The primary GoFundMe account established by Clark County Commissioner Steve Sisolak and Metro Sheriff Joe Lombardo had raised more than $9.2 million as of this afternoon.
The Attorney General’s Office offers the following tips for ensuring donations go to legitimate charity efforts:
• Avoid any charity or fundraiser that asks for donations in cash or via wire transfer.
• Ask for detailed information about the charity, including name, address and telephone number. Then conduct some online searches of the charity’s name in combination with the words “complaint” or “scam” to learn about its reputation.
• Don’t feel pressured into making an immediate donation by telephone or in person. The need for donations and the opportunity to give will be present for some time, and legitimate charities will not pressure you into making an immediate donation.

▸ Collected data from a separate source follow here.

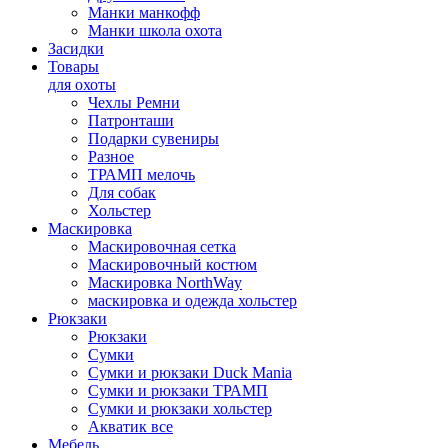
Манки манкофф
Манки школа охота
Засидки
Товары
для охоты
Чехлы Ремни
Патронташи
Подарки сувениры
Разное
ТРАМП мелочь
Для собак
Хольстер
Маскировка
Маскировочная сетка
Маскировочный костюм
Маскировка NorthWay
маскировка и одежда хольстер
Рюкзаки
Рюкзаки
Сумки
Сумки и рюкзаки Duck Mania
Сумки и рюкзаки ТРАМП
Сумки и рюкзаки хольстер
Акватик все
Мебель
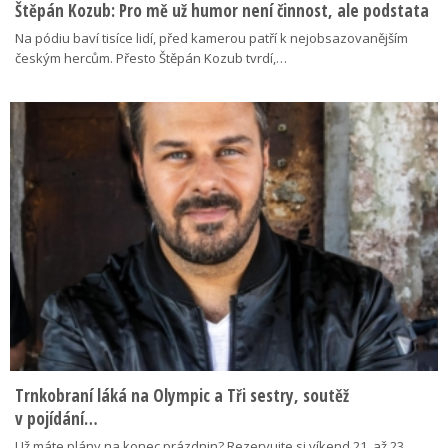
Štěpán Kozub: Pro mě už humor není činnost, ale podstata
Na pódiu baví tisíce lidí, před kamerou patří k nejobsazovanějším
českým hercům. Přesto Štěpán Kozub tvrdí,…
Trnkobraní láká na Olympic a Tři sestry, soutěž
v pojídání…
Už máte plány na konec prázdnin? Rezervujte si víkend 21. až 23.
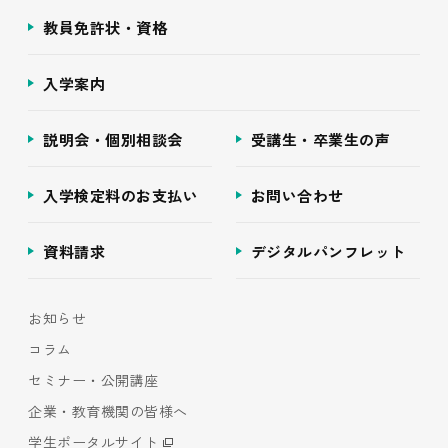
教員免許状・資格
入学案内
説明会・個別相談会
受講生・卒業生の声
入学検定料のお支払い
お問い合わせ
資料請求
デジタルパンフレット
お知らせ
コラム
セミナー・公開講座
企業・教育機関の皆様へ
学生ポータルサイト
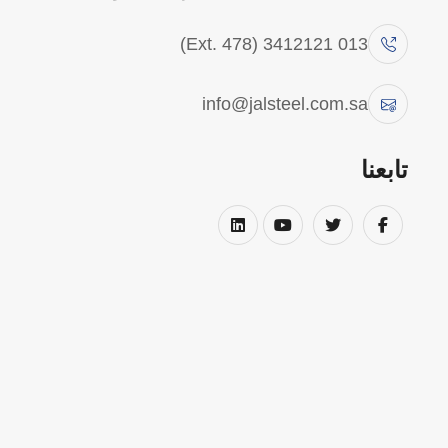
013 3412121 (Ext. 478)
info@jalsteel.com.sa
al Steel Fabrication
تابعنا
Engineering & Design Optimization
ents to optimize designs for strength,
 compliance with project specifications
and international standards.
Advanced Fabrication Capability
CNC machinery for precision cutting,
drilling, and welding. We fabricate:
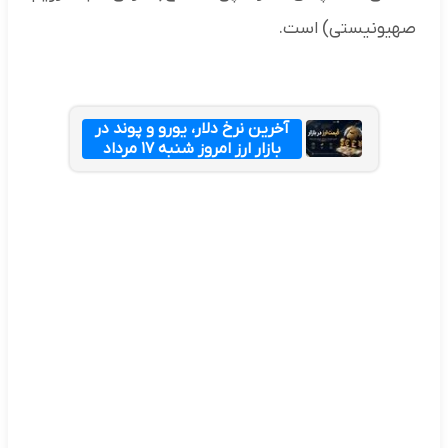
صهیونیستی) است.
آخرین نرخ دلار، یورو و پوند در
بازار ارز امروز شنبه ۱۷ مرداد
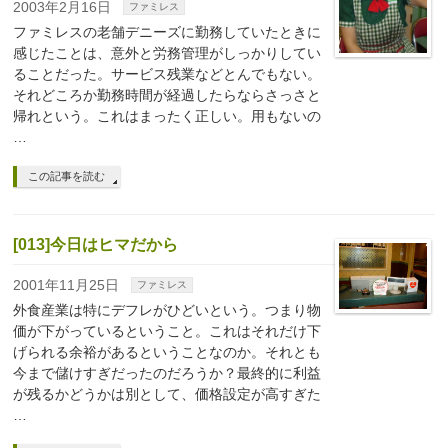
2003年2月16日
ファミレス
ファミレスの老舗デニーズに勤務していたときに
感じたことは、意外と労務管理がしっかりしてい
ることだった。サービス残業などとんでもない。
それどころか勤務時間が経過したらならさっさと
帰れという。これはまったく正しい。用もないの
…
この記事を読む
[013]今日はヒマだから
2001年11月25日
ファミレス
外食産業は特にデフレがひどいという。つまり物
価が下がっているということ。これはそれだけ下
げられる余裕があるということなのか。それとも
今まで儲けすぎだったのだろうか？最終的に利益
が残るかどうかは別として、価格設定が高すぎた
…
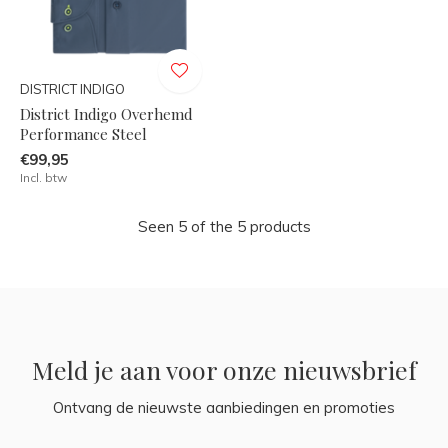
DISTRICT INDIGO
District Indigo Overhemd
Performance Steel
€99,95
Incl. btw
Seen 5 of the 5 products
Meld je aan voor onze nieuwsbrief
Ontvang de nieuwste aanbiedingen en promoties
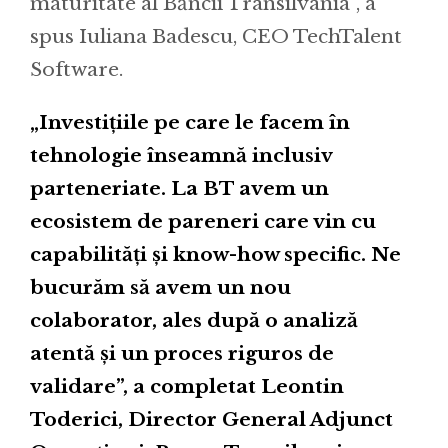
maturitate al Băncii Transilvania”, a
spus Iuliana Badescu, CEO TechTalent
Software.
„Investiţiile pe care le facem în
tehnologie înseamnă inclusiv
parteneriate. La BT avem un
ecosistem de pareneri care vin cu
capabilităţi şi know-how specific. Ne
bucurăm să avem un nou
colaborator, ales după o analiză
atentă şi un proces riguros de
validare”, a completat Leontin
Toderici, Director General Adjunct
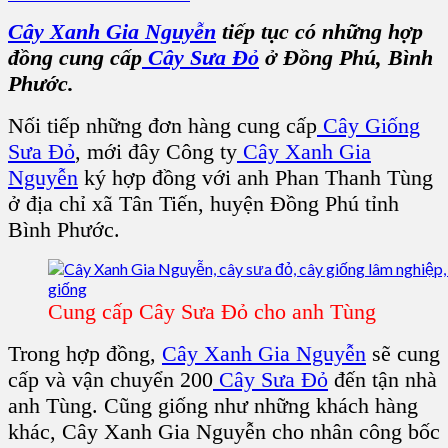
Cây Xanh Gia Nguyễn
tiếp tục có những hợp
đồng cung cấp
Cây Sưa Đỏ
ở Đồng Phú, Bình
Phước.
Nối tiếp những đơn hàng cung cấp
Cây Giống
Sưa Đỏ
, mới đây Công ty
Cây Xanh Gia
Nguyễn
ký hợp đồng với anh Phan Thanh Tùng
ở địa chỉ xã Tân Tiến, huyện Đồng Phú tỉnh
Bình Phước.
Cung cấp Cây Sưa Đỏ cho anh Tùng
Trong hợp đồng,
Cây Xanh Gia Nguyễn
sẽ cung
cấp và vận chuyển 200
Cây Sưa Đỏ
đến tận nhà
anh Tùng. Cũng giống như những khách hàng
khác, Cây Xanh Gia Nguyễn cho nhân công bốc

• Avoiding making checks payable to individuals. Also, avoid providing credit card, bank account or Social Security number information over the phone.
• When texting to donate, confirm the number with the source before you donate. The charge will show up on your mobile phone bill, but donation charges are not immediate.
• Be cautious of unsolicited charitable emails and attachments.
• Be wary of sound-alike names. Many sham charities intentionally use names that are easily confused with legitimate, respected charities.